TASK STATEMENT:
From the structural modeling text, list every element that it names as a main element of structural modeling.

1. Structural Modeling
Structural modeling aims to capture the static parts of a model, representing elements that are either conceptual or physical. The main elements of structural modeling are the following: classes, interfaces, collaborations, use cases, artifacts and nodes.
1.1 Classes
Definition: A class is a description of a set of objects sharing the same attributes, operations and relationships. There are classes that include abstractions that are part of the problem domain and classes that make up an implementation.
Notation and representation: A class is graphically represented as a rectangle (see Figure 1) in which the following information is specified:
- Class name
o Used to distinguish the class from other classes
o Simple or qualified (prefixed by the name of the package to which the class belongs)
- Class attribute o Named property describing a range of values that instances of the property may hold
o Shared by all objects of that class
- Class operation o Implementation of a service that can be requested from any object of the class to affect behavior o Can be specified by stating its signature
Figure 1. UML class notation
1.2 Relationships
Definition: A relationship models the way things can connect to one another, either logically or physically.
Notation and Representation: A relationship is represented as a path with different kinds of lines used to distinguish the kinds of relationships.

INFORMATION:
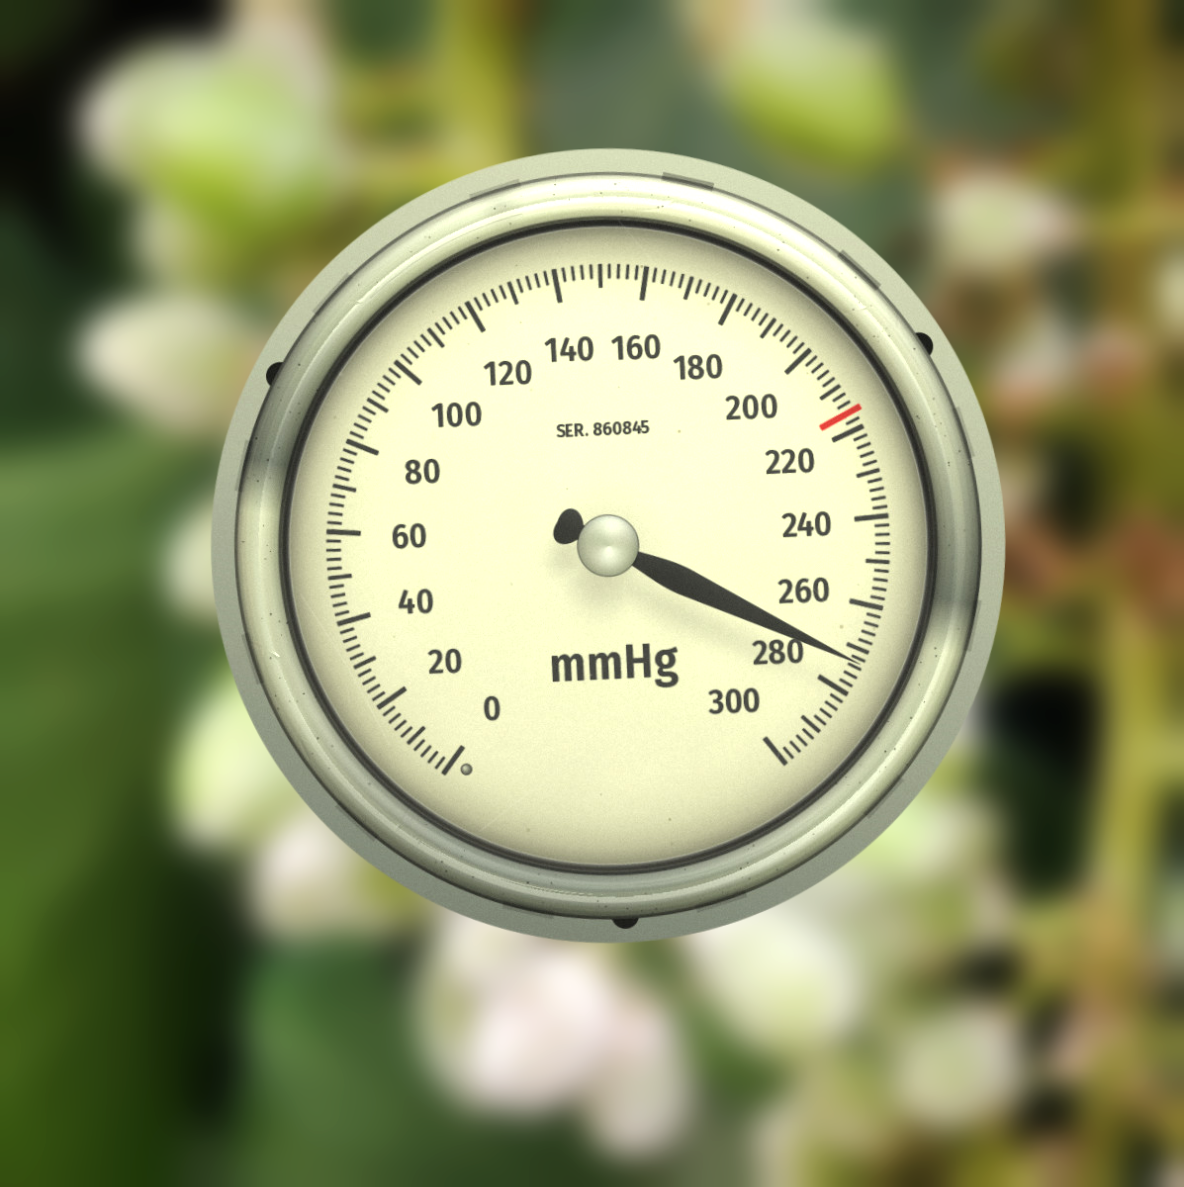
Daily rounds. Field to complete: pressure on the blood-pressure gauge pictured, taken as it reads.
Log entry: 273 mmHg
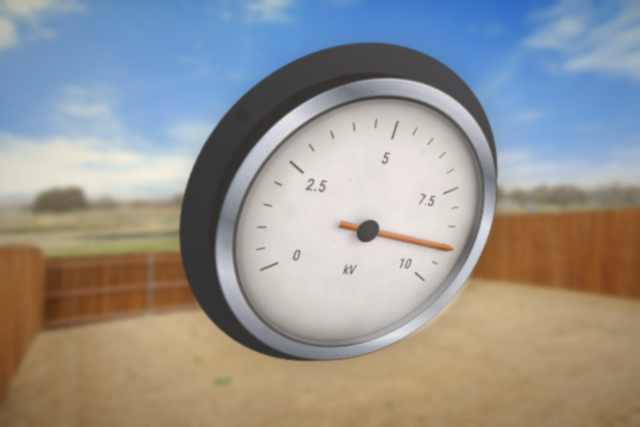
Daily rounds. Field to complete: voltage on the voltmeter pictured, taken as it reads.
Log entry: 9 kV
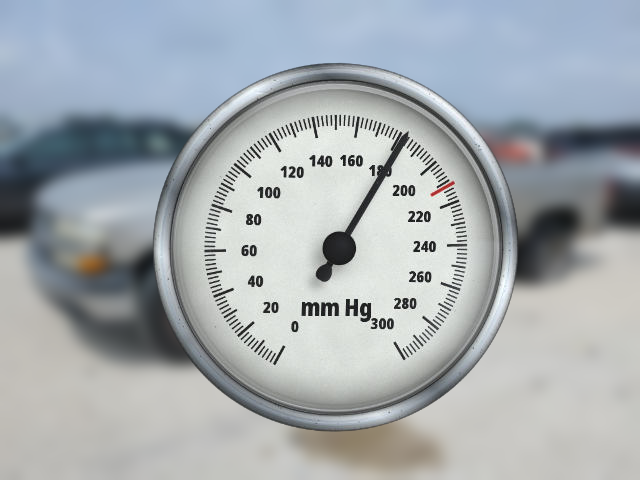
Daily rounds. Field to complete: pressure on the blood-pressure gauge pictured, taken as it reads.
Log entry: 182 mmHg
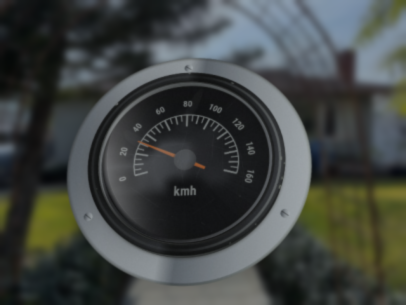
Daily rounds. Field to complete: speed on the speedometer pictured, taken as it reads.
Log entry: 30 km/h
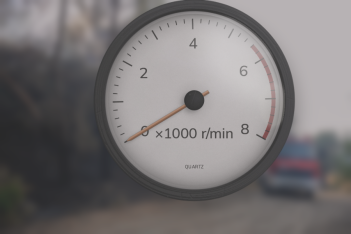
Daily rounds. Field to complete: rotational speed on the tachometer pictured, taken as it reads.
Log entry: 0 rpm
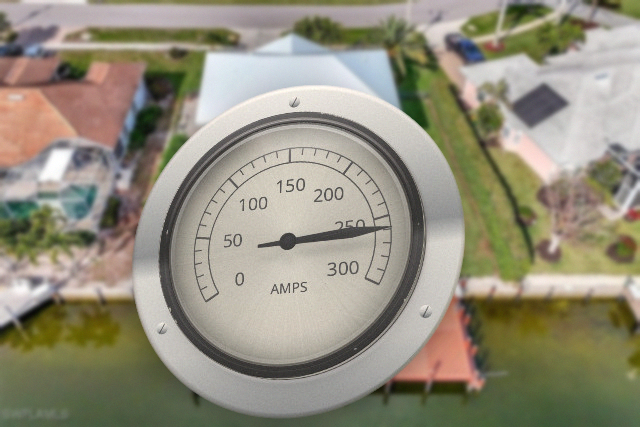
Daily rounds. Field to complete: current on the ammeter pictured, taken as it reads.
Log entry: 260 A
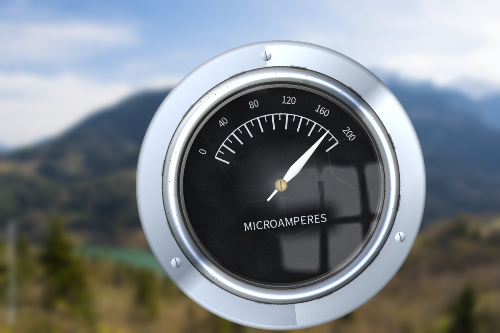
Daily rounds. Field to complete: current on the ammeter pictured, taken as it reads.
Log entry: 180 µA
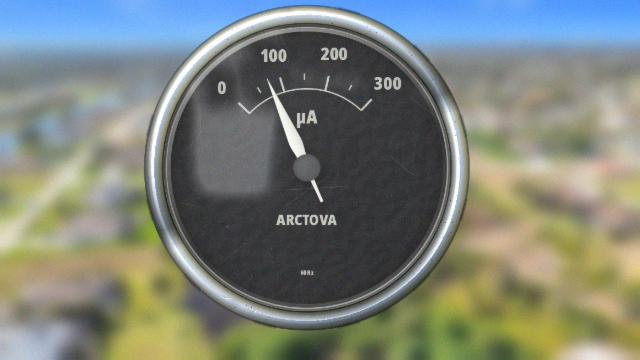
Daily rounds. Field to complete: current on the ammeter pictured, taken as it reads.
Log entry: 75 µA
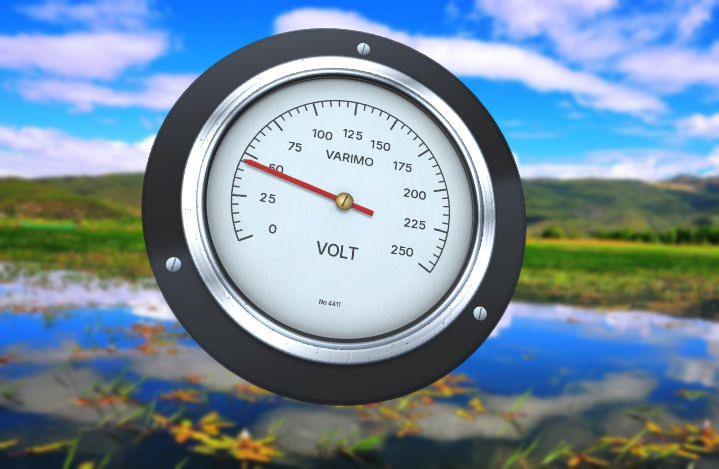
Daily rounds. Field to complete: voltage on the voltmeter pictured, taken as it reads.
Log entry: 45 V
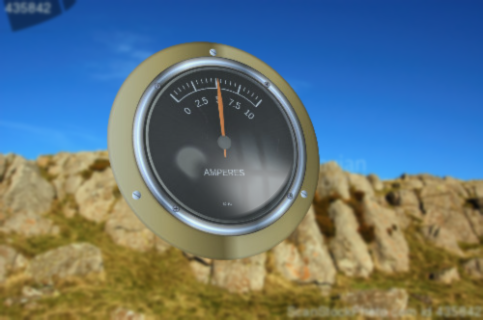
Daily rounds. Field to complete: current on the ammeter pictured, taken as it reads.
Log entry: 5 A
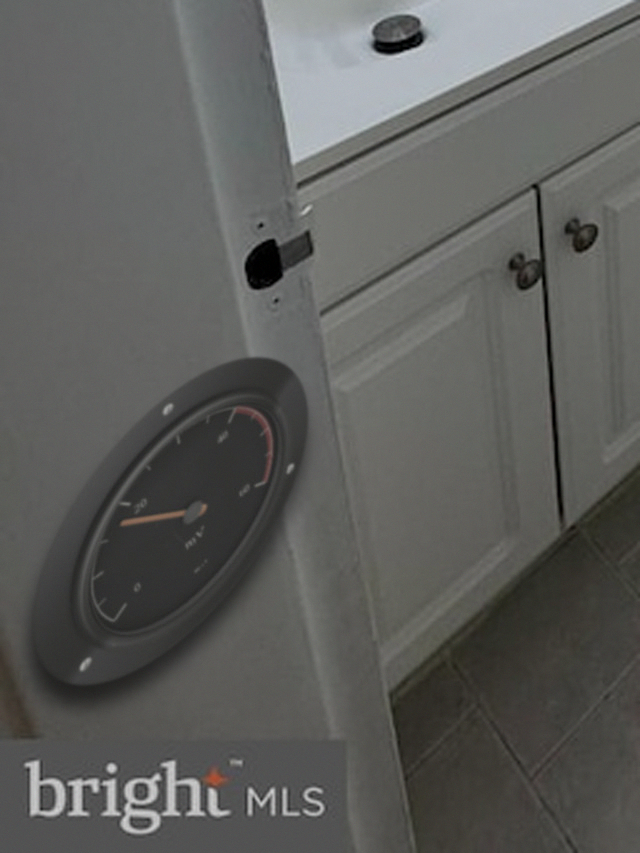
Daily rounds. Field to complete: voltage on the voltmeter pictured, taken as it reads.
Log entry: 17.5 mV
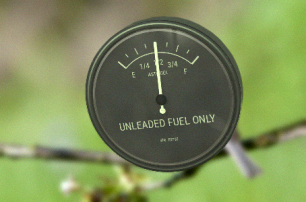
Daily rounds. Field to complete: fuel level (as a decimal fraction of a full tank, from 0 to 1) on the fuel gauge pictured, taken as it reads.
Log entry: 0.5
==
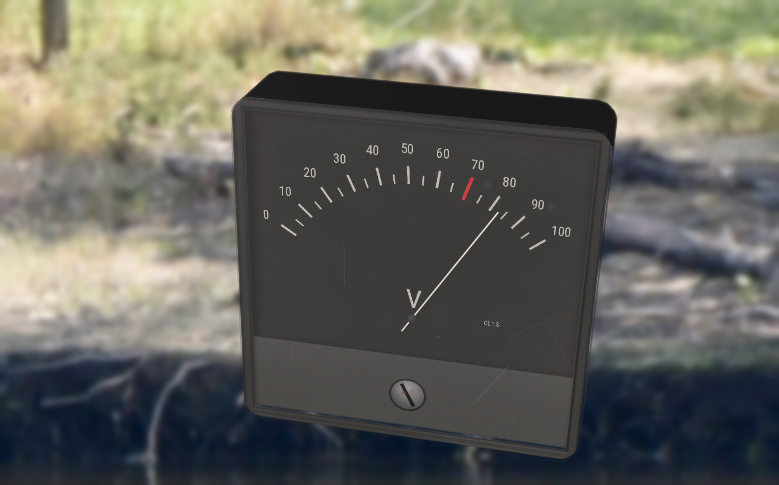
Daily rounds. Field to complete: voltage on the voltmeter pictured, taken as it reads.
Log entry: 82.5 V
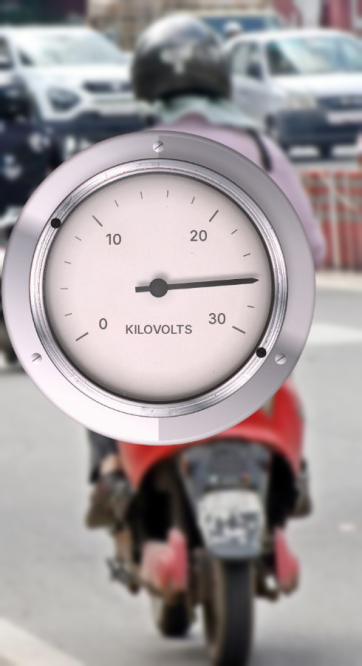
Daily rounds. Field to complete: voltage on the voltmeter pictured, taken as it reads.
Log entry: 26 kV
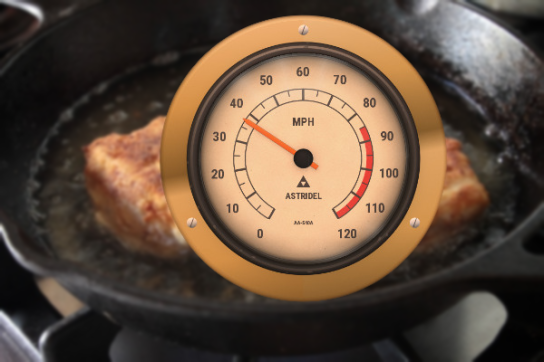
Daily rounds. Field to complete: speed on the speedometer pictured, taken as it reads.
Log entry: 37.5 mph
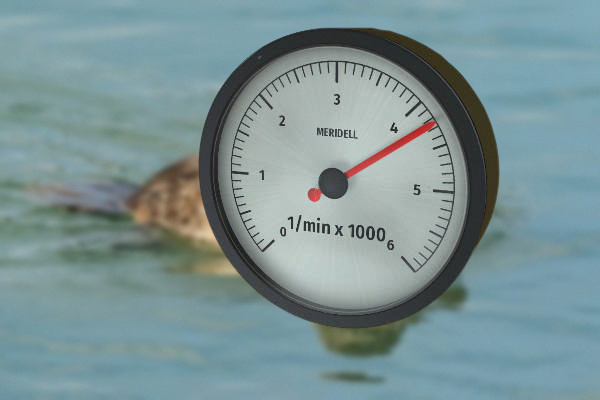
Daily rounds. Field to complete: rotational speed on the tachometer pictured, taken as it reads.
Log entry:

EXERCISE ANSWER:
Classes, interfaces, collaborations, use cases, artifacts and nodes.